[[ Data extracts, beginning ]]

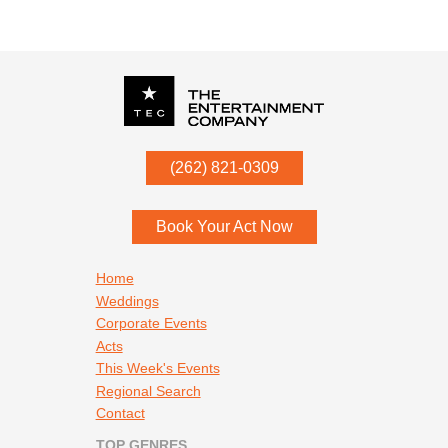
P.O. Box
342
(262) 821-0309
Menomonee Falls
,
WI
53052
Book Your Act Now
Footer navigation
Home
Weddings
Corporate Events
Acts
This Week's Events
Regional Search
Contact
TOP GENRES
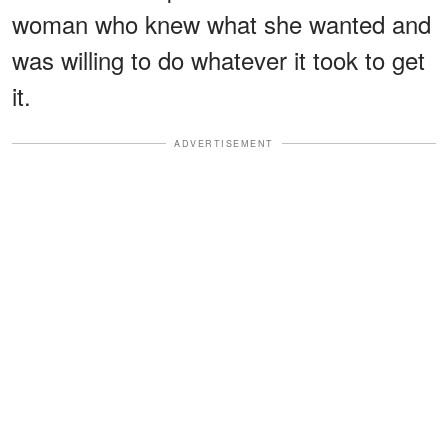
woman who knew what she wanted and
was willing to do whatever it took to get
it.
ADVERTISEMENT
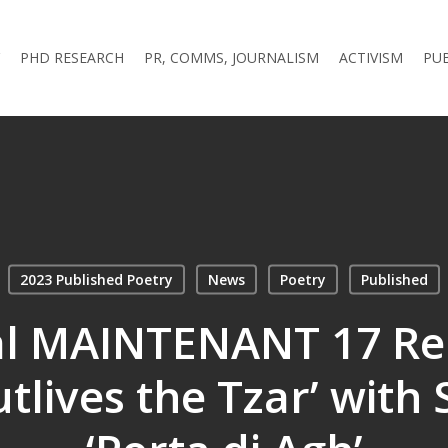
PHD RESEARCH
PR, COMMS, JOURNALISM
ACTIVISM
PU
2023 Published Poetry
News
Poetry
Published
al MAINTENANT 17 Re
tlives the Tzar’ with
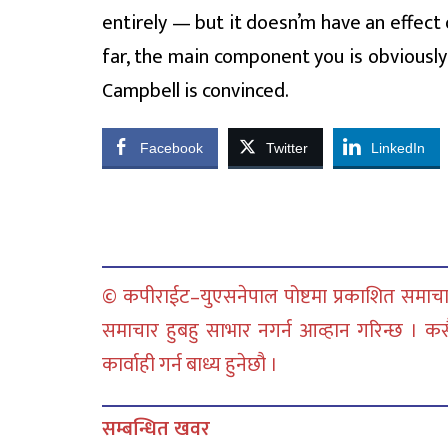
entirely — but it doesn’m have an effect 
far, the main component you is obviously
Campbell is convinced.
Facebook
Twitter
LinkedIn
© कपीराईट–युएसनेपाल पोष्टमा प्रकाशित समाचार
समाचार हुबहु साभार नगर्न आव्हान गरिन्छ । क
कार्वाही गर्न बाध्य हुनेछौ ।
सम्बन्धित खवर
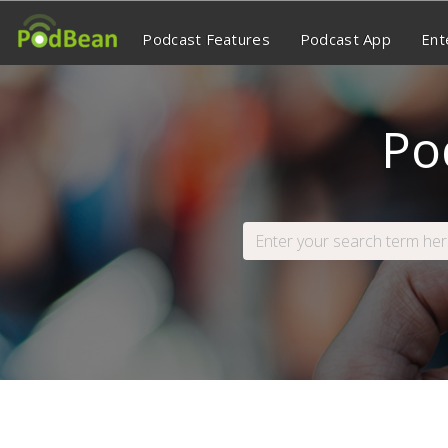
Podcast Features
Podcast App
Ent
Po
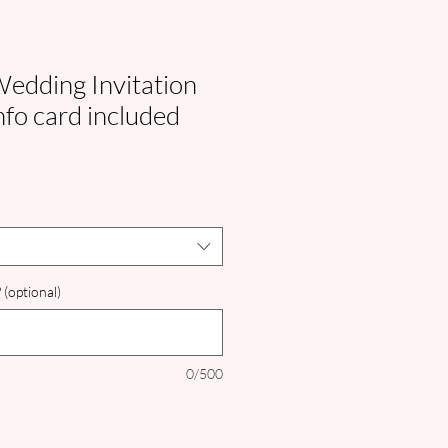
edding Invitation
nfo card included
 (optional)
0/500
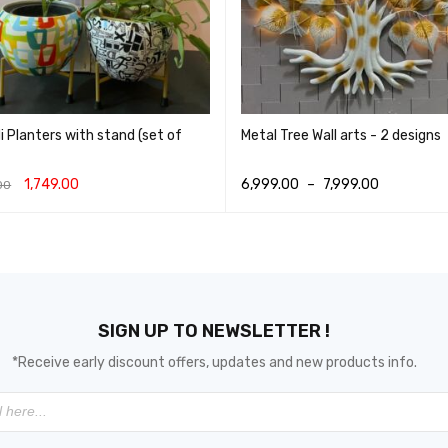
 Planters with stand (set of
Metal Tree Wall arts - 2 designs
1,749.00
6,999.00
–
7,999.00
00
O CART
QUICK VIEW
SELECT OPTIONS
QUICK VIEW
SIGN UP TO NEWSLETTER !
*Receive early discount offers, updates and new products info.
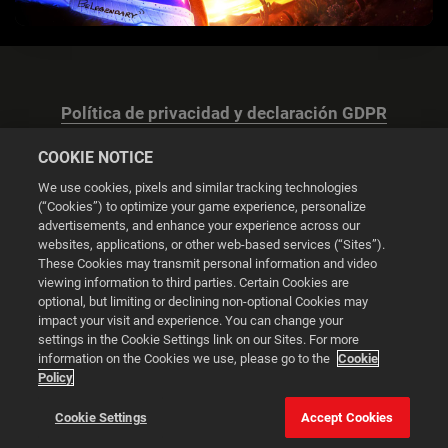
Política de privacidad y declaración GDPR
COOKIE NOTICE
We use cookies, pixels and similar tracking technologies
(“Cookies”) to optimize your game experience, personalize
advertisements, and enhance your experience across our
Configuración de las cookies
websites, applications, or other web-based services (“Sites”).
These Cookies may transmit personal information and video
© 2026 2K
viewing information to third parties. Certain Cookies are
optional, but limiting or declining non-optional Cookies may
impact your visit and experience. You can change your
Powered by
Onclusive PR Manager™
settings in the Cookie Settings link on our Sites. For more
information on the Cookies we use, please go to the
Cookie
Policy
Esta web utiliza cookies para mejorar tu experiencia de
navegación.
Cookie Settings
Accept Cookies
Configuración de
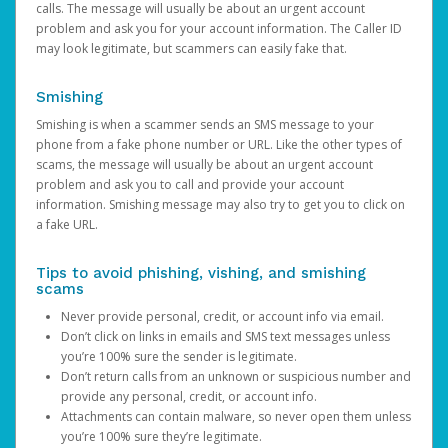
calls. The message will usually be about an urgent account
problem and ask you for your account information. The Caller ID
may look legitimate, but scammers can easily fake that.
Smishing
Smishing is when a scammer sends an SMS message to your
phone from a fake phone number or URL. Like the other types of
scams, the message will usually be about an urgent account
problem and ask you to call and provide your account
information. Smishing message may also try to get you to click on
a fake URL.
Tips to avoid phishing, vishing, and smishing
scams
Never provide personal, credit, or account info via email.
Don’t click on links in emails and SMS text messages unless
you’re 100% sure the sender is legitimate.
Don’t return calls from an unknown or suspicious number and
provide any personal, credit, or account info.
Attachments can contain malware, so never open them unless
you’re 100% sure they’re legitimate.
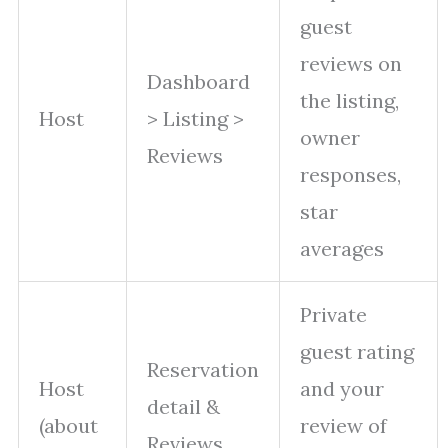
guest
reviews on
Dashboard
the listing,
Host
> Listing >
owner
Reviews
responses,
star
averages
Private
guest rating
Reservation
Host
and your
detail &
(about
review of
Reviews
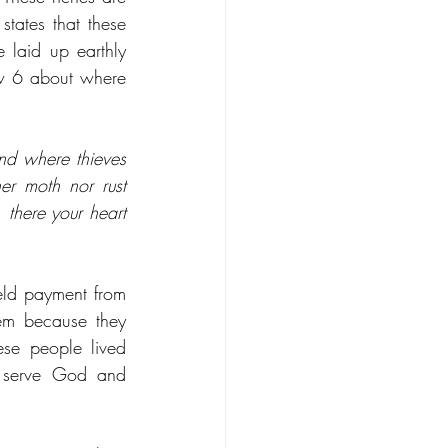
tates that these 
laid up earthly 
ew 6 about where 
nd where thieves 
er moth nor rust 
there your heart 
eld payment from 
m because they 
se people lived 
 serve God and 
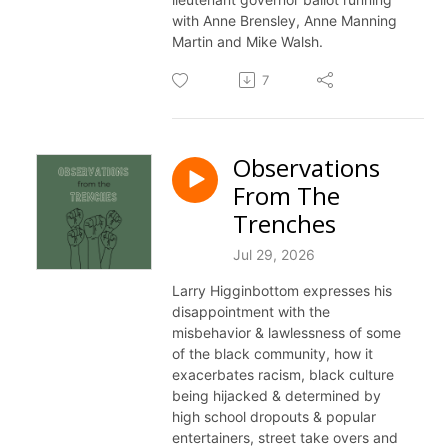
with Anne Brensley, Anne Manning
Martin and Mike Walsh.
7
Observations
From The
Trenches
Jul 29, 2026
Larry Higginbottom expresses his
disappointment with the
misbehavior & lawlessness of some
of the black community, how it
exacerbates racism, black culture
being hijacked & determined by
high school dropouts & popular
entertainers, street take overs and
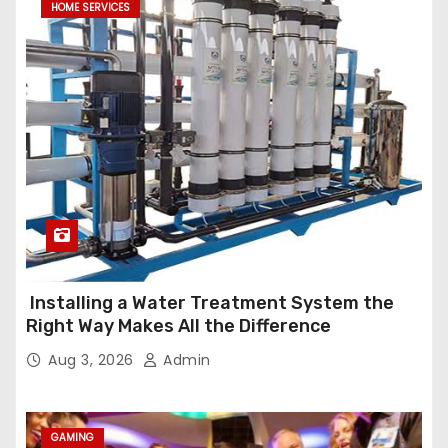
HOME SERVICES
Installing a Water Treatment System the
Right Way Makes All the Difference
Aug 3, 2026
Admin
GAMING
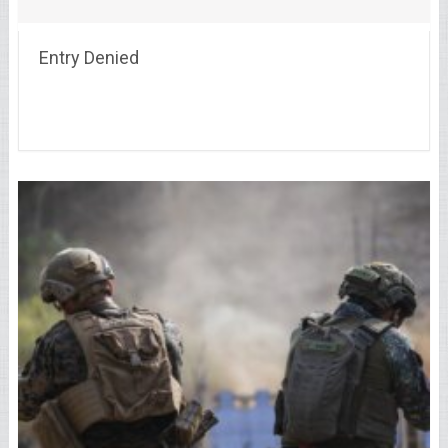
Entry Denied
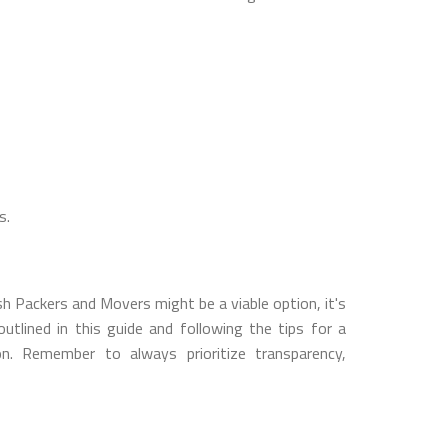
s.
h Packers and Movers might be a viable option, it's
utlined in this guide and following the tips for a
. Remember to always prioritize transparency,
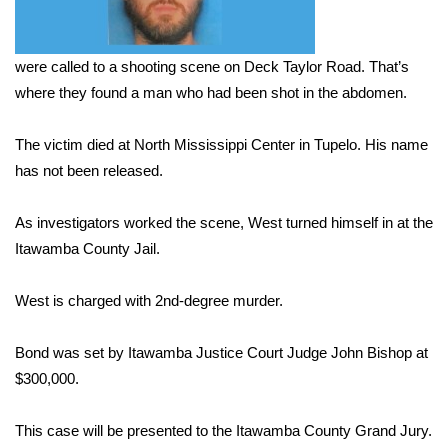
Area Closings
were called to a shooting scene on Deck Taylor Road. That’s
Local River Forecast
where they found a man who had been shot in the abdomen.
WCBI Weather Radios
The victim died at North Mississippi Center in Tupelo. His name
has not been released.
Weather Whys
As investigators worked the scene, West turned himself in at the
Weather Safety Information
Itawamba County Jail.
Contests
West is charged with 2nd-degree murder.
Viewers Choice Awards 2026
Bond was set by Itawamba Justice Court Judge John Bishop at
$300,000.
2026 March Mayhem 3 in 1
This case will be presented to the Itawamba County Grand Jury.
WCBI Cutest Couple 2026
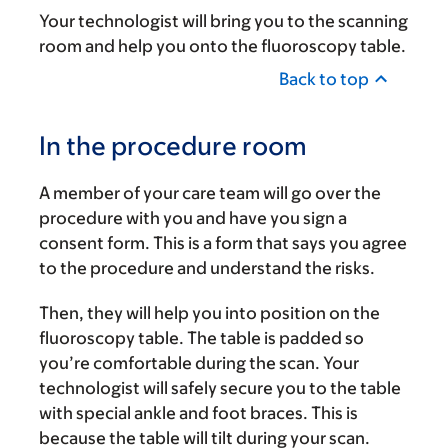
Your technologist will bring you to the scanning
room and help you onto the fluoroscopy table.
Back to top
In the procedure room
A member of your care team will go over the
procedure with you and have you sign a
consent form. This is a form that says you agree
to the procedure and understand the risks.
Then, they will help you into position on the
fluoroscopy table. The table is padded so
you’re comfortable during the scan. Your
technologist will safely secure you to the table
with special ankle and foot braces. This is
because the table will tilt during your scan.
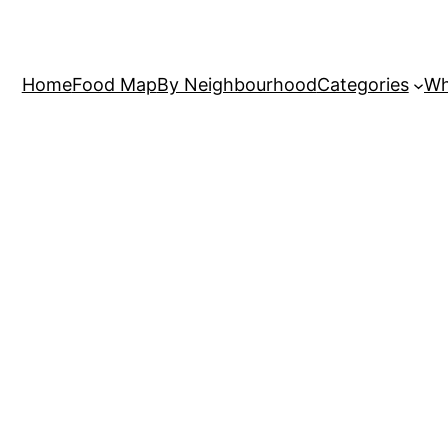
Home
Food Map
By Neighbourhood
Categories
Wh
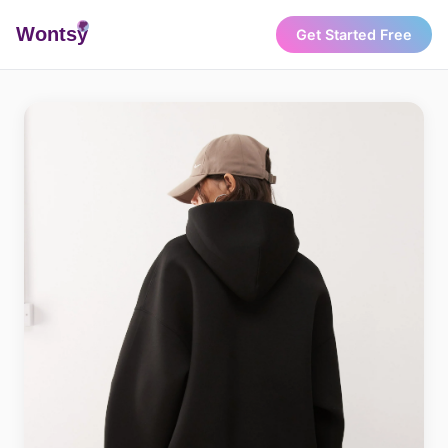
Wonts
y
Get Started Free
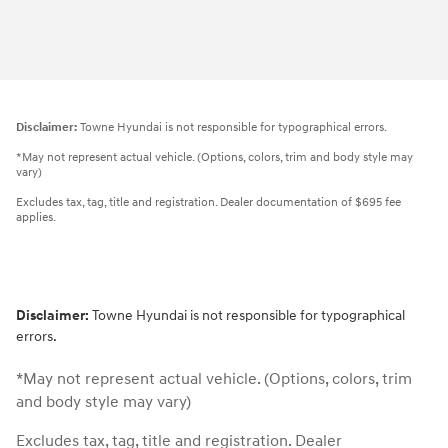
Disclaimer:
Towne Hyundai is not responsible for typographical errors.
*May not represent actual vehicle. (Options, colors, trim and body style may
vary)
Excludes tax, tag, title and registration. Dealer documentation of $695 fee
applies.
Disclaimer:
Towne Hyundai is not responsible for typographical
errors.
*May not represent actual vehicle. (Options, colors, trim
and body style may vary)
Excludes tax, tag, title and registration. Dealer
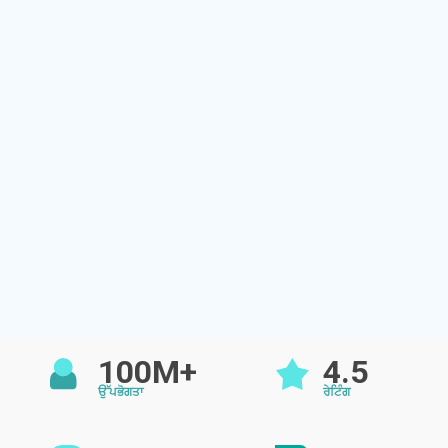
100M+
4.5
ਉੱਪਭੋਗਤਾ
ਰੇਟਿੰਗ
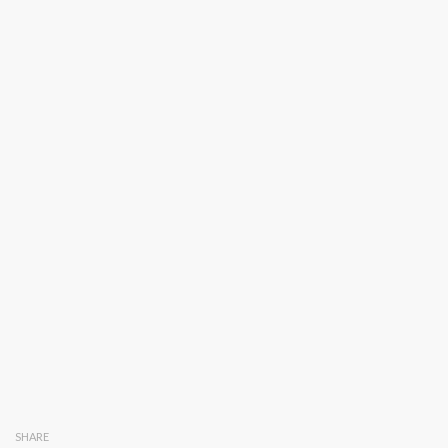
SHARE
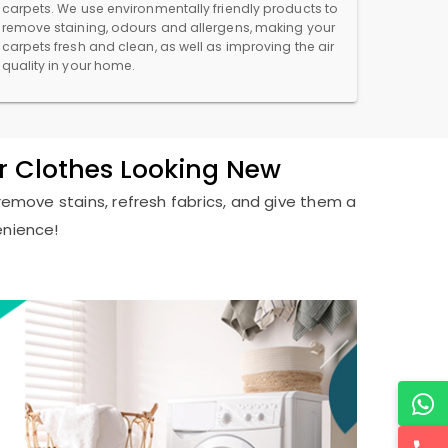
carpets. We use environmentally friendly products to
remove staining, odours and allergens, making your
carpets fresh and clean, as well as improving the air
quality in your home.
r Clothes Looking New
remove stains, refresh fabrics, and give them a
enience!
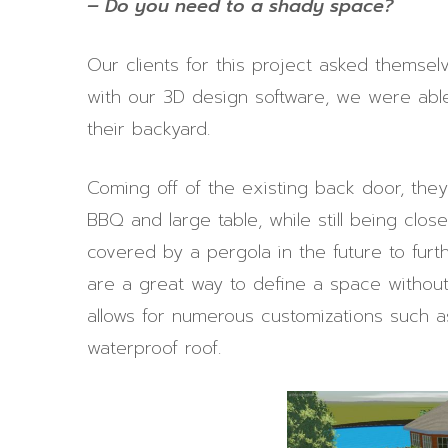
– Do you need to a shady space?
Our clients for this project asked themsel
with our 3D design software, we were able 
their backyard.
Coming off of the existing back door, th
BBQ and large table, while still being clos
covered by a pergola in the future to furt
are a great way to define a space without c
allows for numerous customizations such as
waterproof roof.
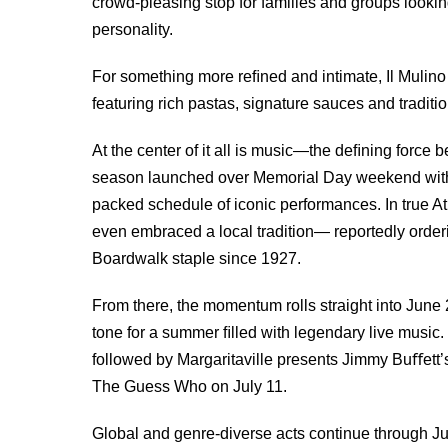
crowd-pleasing stop for families and groups looki
personality.
For something more reﬁned and intimate, Il Mulino 
featuring rich pastas, signature sauces and traditi
At the center of it all is music—the deﬁning forc
season launched over Memorial Day weekend with Jo
packed schedule of iconic performances. In true At
even embraced a local tradition— reportedly orderi
Boardwalk staple since 1927.
From there, the momentum rolls straight into June 
tone for a summer ﬁlled with legendary live music.
followed by Margaritaville presents Jimmy Buﬀett’s
The Guess Who on July 11.
Global and genre-diverse acts continue through Ju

[[ Data extracts, end ]]

### Work instructions
What is needed is the number of lines in the records that contain the string "because", stated with nothing else.

### The completed task
2